Two individuals from China have been apprehended for allegedly exporting AI chips from the United States to China without the necessary licenses. They are facing charges under the Export Control Reform Act, which carries a maximum penalty of 20 years in prison.
According to the US Department of Justice, Chuan Geng and Shiwei Yang are believed to have exported “tens of millions of dollars’ worth of sensitive microchips used in artificial intelligence (AI) applications” between October 2022 and July 2025. In recent developments, their phones were seized, revealing communications that hinted at attempts to circumvent US export laws by shipping from Malaysia to China.
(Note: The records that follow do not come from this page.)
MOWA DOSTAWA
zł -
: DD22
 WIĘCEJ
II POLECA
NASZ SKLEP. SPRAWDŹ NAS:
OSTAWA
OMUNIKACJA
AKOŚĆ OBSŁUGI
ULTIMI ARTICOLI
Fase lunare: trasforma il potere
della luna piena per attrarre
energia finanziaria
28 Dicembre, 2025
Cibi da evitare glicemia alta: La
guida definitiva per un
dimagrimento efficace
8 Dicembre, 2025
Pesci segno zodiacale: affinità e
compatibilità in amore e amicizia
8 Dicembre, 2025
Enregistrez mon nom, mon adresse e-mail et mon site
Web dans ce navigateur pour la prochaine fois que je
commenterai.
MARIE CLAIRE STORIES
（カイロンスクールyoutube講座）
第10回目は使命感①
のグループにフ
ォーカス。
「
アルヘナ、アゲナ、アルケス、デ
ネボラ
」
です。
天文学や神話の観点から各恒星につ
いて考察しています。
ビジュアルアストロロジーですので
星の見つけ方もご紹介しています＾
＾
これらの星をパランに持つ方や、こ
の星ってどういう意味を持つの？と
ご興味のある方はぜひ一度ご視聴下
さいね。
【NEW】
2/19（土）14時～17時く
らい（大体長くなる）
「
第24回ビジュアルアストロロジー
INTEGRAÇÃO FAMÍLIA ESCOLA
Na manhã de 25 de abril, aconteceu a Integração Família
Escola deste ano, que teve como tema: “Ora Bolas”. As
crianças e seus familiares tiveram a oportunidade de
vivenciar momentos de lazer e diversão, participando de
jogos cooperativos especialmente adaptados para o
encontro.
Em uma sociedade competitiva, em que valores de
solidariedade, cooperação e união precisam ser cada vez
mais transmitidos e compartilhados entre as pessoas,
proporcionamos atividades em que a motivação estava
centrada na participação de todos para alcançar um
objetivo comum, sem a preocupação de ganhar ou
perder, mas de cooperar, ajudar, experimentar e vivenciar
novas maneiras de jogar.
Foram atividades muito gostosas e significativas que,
The alleged operation was run through ALX Solutions Inc., based in California, where Geng is tasked with overseeing finances, while Yang serves as the secretary. The third purported member, identified as the CEO, remains unnamed. The company was allegedly established shortly after new licensing requirements for advanced microchips were instituted by the Commerce Department.
ALX Solutions reportedly sent these controlled components to Singapore and Malaysia, acting merely as transshipment points to disguise their delivery to China. The DOJ asserts that the firm received payments from Chinese and Hong Kong-based companies, including a substantial transaction of $1 million in January 2024 from a China-based entity.
Smuggling of chips is not a recent issue, as past smuggling attempts have employed unconventional means, revealing the increasing sophistication of such operations over recent years. Geng and Yang’s arraignments are scheduled for September 11, following a recent decision to release Geng on a $250,000 bond.